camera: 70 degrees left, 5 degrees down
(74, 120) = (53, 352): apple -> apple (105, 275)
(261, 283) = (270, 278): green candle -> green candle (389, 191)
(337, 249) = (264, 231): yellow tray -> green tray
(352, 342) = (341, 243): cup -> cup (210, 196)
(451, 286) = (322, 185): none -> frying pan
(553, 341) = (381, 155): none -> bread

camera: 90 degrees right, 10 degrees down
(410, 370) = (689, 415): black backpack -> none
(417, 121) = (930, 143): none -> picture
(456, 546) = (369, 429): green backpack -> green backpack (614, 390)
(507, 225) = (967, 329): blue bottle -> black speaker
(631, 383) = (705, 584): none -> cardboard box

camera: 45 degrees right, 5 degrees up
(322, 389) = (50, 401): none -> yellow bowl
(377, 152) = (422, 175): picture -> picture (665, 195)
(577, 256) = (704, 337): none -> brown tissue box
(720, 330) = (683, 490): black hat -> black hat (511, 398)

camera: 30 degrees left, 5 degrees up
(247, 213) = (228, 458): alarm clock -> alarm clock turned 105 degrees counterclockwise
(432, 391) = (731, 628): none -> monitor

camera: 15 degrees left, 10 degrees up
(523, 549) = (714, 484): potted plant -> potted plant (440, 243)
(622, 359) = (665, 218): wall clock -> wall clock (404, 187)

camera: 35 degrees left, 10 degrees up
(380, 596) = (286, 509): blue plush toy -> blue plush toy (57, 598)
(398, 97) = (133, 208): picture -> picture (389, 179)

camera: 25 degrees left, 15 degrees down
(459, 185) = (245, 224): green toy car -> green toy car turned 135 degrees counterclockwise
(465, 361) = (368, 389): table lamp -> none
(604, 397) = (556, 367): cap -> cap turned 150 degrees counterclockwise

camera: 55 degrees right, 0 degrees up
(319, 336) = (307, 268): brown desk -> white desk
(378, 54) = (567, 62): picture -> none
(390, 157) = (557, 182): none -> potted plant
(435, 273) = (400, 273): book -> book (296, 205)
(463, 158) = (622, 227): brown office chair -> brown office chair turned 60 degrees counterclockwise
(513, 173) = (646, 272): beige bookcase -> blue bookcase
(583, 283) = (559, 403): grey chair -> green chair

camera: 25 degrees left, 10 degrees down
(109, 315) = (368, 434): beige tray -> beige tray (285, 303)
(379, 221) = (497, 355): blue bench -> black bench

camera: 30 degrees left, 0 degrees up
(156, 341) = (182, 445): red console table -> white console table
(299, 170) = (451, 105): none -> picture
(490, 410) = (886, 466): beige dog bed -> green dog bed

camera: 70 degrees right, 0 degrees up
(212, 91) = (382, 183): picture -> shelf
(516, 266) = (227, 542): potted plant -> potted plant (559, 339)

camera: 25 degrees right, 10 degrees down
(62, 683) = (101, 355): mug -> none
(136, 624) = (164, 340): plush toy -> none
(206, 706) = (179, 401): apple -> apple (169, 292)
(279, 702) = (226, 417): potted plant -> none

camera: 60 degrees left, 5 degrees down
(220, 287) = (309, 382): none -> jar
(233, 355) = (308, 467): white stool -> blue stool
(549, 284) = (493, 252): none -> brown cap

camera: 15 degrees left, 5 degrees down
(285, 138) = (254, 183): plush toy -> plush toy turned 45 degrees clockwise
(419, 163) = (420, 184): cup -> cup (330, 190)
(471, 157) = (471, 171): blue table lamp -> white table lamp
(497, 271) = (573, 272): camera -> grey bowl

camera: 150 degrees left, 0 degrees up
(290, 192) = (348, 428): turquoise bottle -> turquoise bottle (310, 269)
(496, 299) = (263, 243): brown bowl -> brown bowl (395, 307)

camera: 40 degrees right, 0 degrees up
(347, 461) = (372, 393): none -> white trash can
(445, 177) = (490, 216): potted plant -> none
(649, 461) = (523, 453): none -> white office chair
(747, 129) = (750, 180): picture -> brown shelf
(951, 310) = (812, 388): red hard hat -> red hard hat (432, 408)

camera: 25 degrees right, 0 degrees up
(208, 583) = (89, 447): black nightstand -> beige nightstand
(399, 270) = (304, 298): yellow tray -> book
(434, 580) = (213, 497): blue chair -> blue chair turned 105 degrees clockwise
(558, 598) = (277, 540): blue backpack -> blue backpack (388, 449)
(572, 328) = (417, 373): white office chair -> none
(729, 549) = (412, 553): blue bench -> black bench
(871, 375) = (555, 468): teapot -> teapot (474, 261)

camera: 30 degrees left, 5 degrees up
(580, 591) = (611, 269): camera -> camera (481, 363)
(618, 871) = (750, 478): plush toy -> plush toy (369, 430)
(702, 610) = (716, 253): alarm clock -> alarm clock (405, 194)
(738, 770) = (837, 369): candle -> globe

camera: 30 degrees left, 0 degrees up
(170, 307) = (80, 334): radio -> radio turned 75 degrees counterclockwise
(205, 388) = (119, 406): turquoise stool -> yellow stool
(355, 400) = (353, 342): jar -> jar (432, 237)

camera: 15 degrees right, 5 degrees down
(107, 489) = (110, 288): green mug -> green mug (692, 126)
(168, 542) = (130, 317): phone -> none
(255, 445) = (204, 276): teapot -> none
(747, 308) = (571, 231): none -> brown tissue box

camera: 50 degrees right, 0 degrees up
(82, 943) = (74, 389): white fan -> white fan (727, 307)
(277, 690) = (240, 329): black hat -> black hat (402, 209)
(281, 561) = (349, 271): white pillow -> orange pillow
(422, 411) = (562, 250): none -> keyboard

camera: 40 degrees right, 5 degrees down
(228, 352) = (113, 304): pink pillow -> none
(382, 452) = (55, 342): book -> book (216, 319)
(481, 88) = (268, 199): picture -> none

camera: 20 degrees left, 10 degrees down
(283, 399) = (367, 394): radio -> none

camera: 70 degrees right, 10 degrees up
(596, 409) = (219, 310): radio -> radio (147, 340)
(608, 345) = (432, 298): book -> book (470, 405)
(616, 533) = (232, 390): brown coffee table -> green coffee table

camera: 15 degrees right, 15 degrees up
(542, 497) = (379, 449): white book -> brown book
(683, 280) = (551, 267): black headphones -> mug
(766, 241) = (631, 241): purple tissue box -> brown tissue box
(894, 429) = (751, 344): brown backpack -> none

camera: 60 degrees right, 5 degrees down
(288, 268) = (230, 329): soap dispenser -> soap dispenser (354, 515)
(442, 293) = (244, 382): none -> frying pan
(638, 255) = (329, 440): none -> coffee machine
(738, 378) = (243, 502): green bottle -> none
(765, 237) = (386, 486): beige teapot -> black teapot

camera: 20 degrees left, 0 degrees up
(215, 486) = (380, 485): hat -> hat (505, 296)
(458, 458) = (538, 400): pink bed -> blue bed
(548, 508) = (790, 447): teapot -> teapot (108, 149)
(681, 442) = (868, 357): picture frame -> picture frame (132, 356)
========================================================================
### WHAT YOU ARE ASKED TO DO
All of the material should be given again, character for character.

### REPLY
camera: 70 degrees left, 5 degrees down
(74, 120) = (53, 352): apple -> apple (105, 275)
(261, 283) = (270, 278): green candle -> green candle (389, 191)
(337, 249) = (264, 231): yellow tray -> green tray
(352, 342) = (341, 243): cup -> cup (210, 196)
(451, 286) = (322, 185): none -> frying pan
(553, 341) = (381, 155): none -> bread

camera: 90 degrees right, 10 degrees down
(410, 370) = (689, 415): black backpack -> none
(417, 121) = (930, 143): none -> picture
(456, 546) = (369, 429): green backpack -> green backpack (614, 390)
(507, 225) = (967, 329): blue bottle -> black speaker
(631, 383) = (705, 584): none -> cardboard box

camera: 45 degrees right, 5 degrees up
(322, 389) = (50, 401): none -> yellow bowl
(377, 152) = (422, 175): picture -> picture (665, 195)
(577, 256) = (704, 337): none -> brown tissue box
(720, 330) = (683, 490): black hat -> black hat (511, 398)

camera: 30 degrees left, 5 degrees up
(247, 213) = (228, 458): alarm clock -> alarm clock turned 105 degrees counterclockwise
(432, 391) = (731, 628): none -> monitor

camera: 15 degrees left, 10 degrees up
(523, 549) = (714, 484): potted plant -> potted plant (440, 243)
(622, 359) = (665, 218): wall clock -> wall clock (404, 187)

camera: 35 degrees left, 10 degrees up
(380, 596) = (286, 509): blue plush toy -> blue plush toy (57, 598)
(398, 97) = (133, 208): picture -> picture (389, 179)

camera: 25 degrees left, 15 degrees down
(459, 185) = (245, 224): green toy car -> green toy car turned 135 degrees counterclockwise
(465, 361) = (368, 389): table lamp -> none
(604, 397) = (556, 367): cap -> cap turned 150 degrees counterclockwise

camera: 55 degrees right, 0 degrees up
(319, 336) = (307, 268): brown desk -> white desk
(378, 54) = (567, 62): picture -> none
(390, 157) = (557, 182): none -> potted plant
(435, 273) = (400, 273): book -> book (296, 205)
(463, 158) = (622, 227): brown office chair -> brown office chair turned 60 degrees counterclockwise
(513, 173) = (646, 272): beige bookcase -> blue bookcase
(583, 283) = (559, 403): grey chair -> green chair

camera: 25 degrees left, 10 degrees down
(109, 315) = (368, 434): beige tray -> beige tray (285, 303)
(379, 221) = (497, 355): blue bench -> black bench

camera: 30 degrees left, 0 degrees up
(156, 341) = (182, 445): red console table -> white console table
(299, 170) = (451, 105): none -> picture
(490, 410) = (886, 466): beige dog bed -> green dog bed

camera: 70 degrees right, 0 degrees up
(212, 91) = (382, 183): picture -> shelf
(516, 266) = (227, 542): potted plant -> potted plant (559, 339)

camera: 25 degrees right, 10 degrees down
(62, 683) = (101, 355): mug -> none
(136, 624) = (164, 340): plush toy -> none
(206, 706) = (179, 401): apple -> apple (169, 292)
(279, 702) = (226, 417): potted plant -> none

camera: 60 degrees left, 5 degrees down
(220, 287) = (309, 382): none -> jar
(233, 355) = (308, 467): white stool -> blue stool
(549, 284) = (493, 252): none -> brown cap

camera: 15 degrees left, 5 degrees down
(285, 138) = (254, 183): plush toy -> plush toy turned 45 degrees clockwise
(419, 163) = (420, 184): cup -> cup (330, 190)
(471, 157) = (471, 171): blue table lamp -> white table lamp
(497, 271) = (573, 272): camera -> grey bowl

camera: 150 degrees left, 0 degrees up
(290, 192) = (348, 428): turquoise bottle -> turquoise bottle (310, 269)
(496, 299) = (263, 243): brown bowl -> brown bowl (395, 307)

camera: 40 degrees right, 0 degrees up
(347, 461) = (372, 393): none -> white trash can
(445, 177) = (490, 216): potted plant -> none
(649, 461) = (523, 453): none -> white office chair
(747, 129) = (750, 180): picture -> brown shelf
(951, 310) = (812, 388): red hard hat -> red hard hat (432, 408)

camera: 25 degrees right, 0 degrees up
(208, 583) = (89, 447): black nightstand -> beige nightstand
(399, 270) = (304, 298): yellow tray -> book
(434, 580) = (213, 497): blue chair -> blue chair turned 105 degrees clockwise
(558, 598) = (277, 540): blue backpack -> blue backpack (388, 449)
(572, 328) = (417, 373): white office chair -> none
(729, 549) = (412, 553): blue bench -> black bench
(871, 375) = (555, 468): teapot -> teapot (474, 261)

camera: 30 degrees left, 5 degrees up
(580, 591) = (611, 269): camera -> camera (481, 363)
(618, 871) = (750, 478): plush toy -> plush toy (369, 430)
(702, 610) = (716, 253): alarm clock -> alarm clock (405, 194)
(738, 770) = (837, 369): candle -> globe

camera: 30 degrees left, 0 degrees up
(170, 307) = (80, 334): radio -> radio turned 75 degrees counterclockwise
(205, 388) = (119, 406): turquoise stool -> yellow stool
(355, 400) = (353, 342): jar -> jar (432, 237)

camera: 15 degrees right, 5 degrees down
(107, 489) = (110, 288): green mug -> green mug (692, 126)
(168, 542) = (130, 317): phone -> none
(255, 445) = (204, 276): teapot -> none
(747, 308) = (571, 231): none -> brown tissue box

camera: 50 degrees right, 0 degrees up
(82, 943) = (74, 389): white fan -> white fan (727, 307)
(277, 690) = (240, 329): black hat -> black hat (402, 209)
(281, 561) = (349, 271): white pillow -> orange pillow
(422, 411) = (562, 250): none -> keyboard

camera: 40 degrees right, 5 degrees down
(228, 352) = (113, 304): pink pillow -> none
(382, 452) = (55, 342): book -> book (216, 319)
(481, 88) = (268, 199): picture -> none

camera: 20 degrees left, 10 degrees down
(283, 399) = (367, 394): radio -> none

camera: 70 degrees right, 10 degrees up
(596, 409) = (219, 310): radio -> radio (147, 340)
(608, 345) = (432, 298): book -> book (470, 405)
(616, 533) = (232, 390): brown coffee table -> green coffee table

camera: 15 degrees right, 15 degrees up
(542, 497) = (379, 449): white book -> brown book
(683, 280) = (551, 267): black headphones -> mug
(766, 241) = (631, 241): purple tissue box -> brown tissue box
(894, 429) = (751, 344): brown backpack -> none

camera: 60 degrees right, 5 degrees down
(288, 268) = (230, 329): soap dispenser -> soap dispenser (354, 515)
(442, 293) = (244, 382): none -> frying pan
(638, 255) = (329, 440): none -> coffee machine
(738, 378) = (243, 502): green bottle -> none
(765, 237) = (386, 486): beige teapot -> black teapot

camera: 20 degrees left, 0 degrees up
(215, 486) = (380, 485): hat -> hat (505, 296)
(458, 458) = (538, 400): pink bed -> blue bed
(548, 508) = (790, 447): teapot -> teapot (108, 149)
(681, 442) = (868, 357): picture frame -> picture frame (132, 356)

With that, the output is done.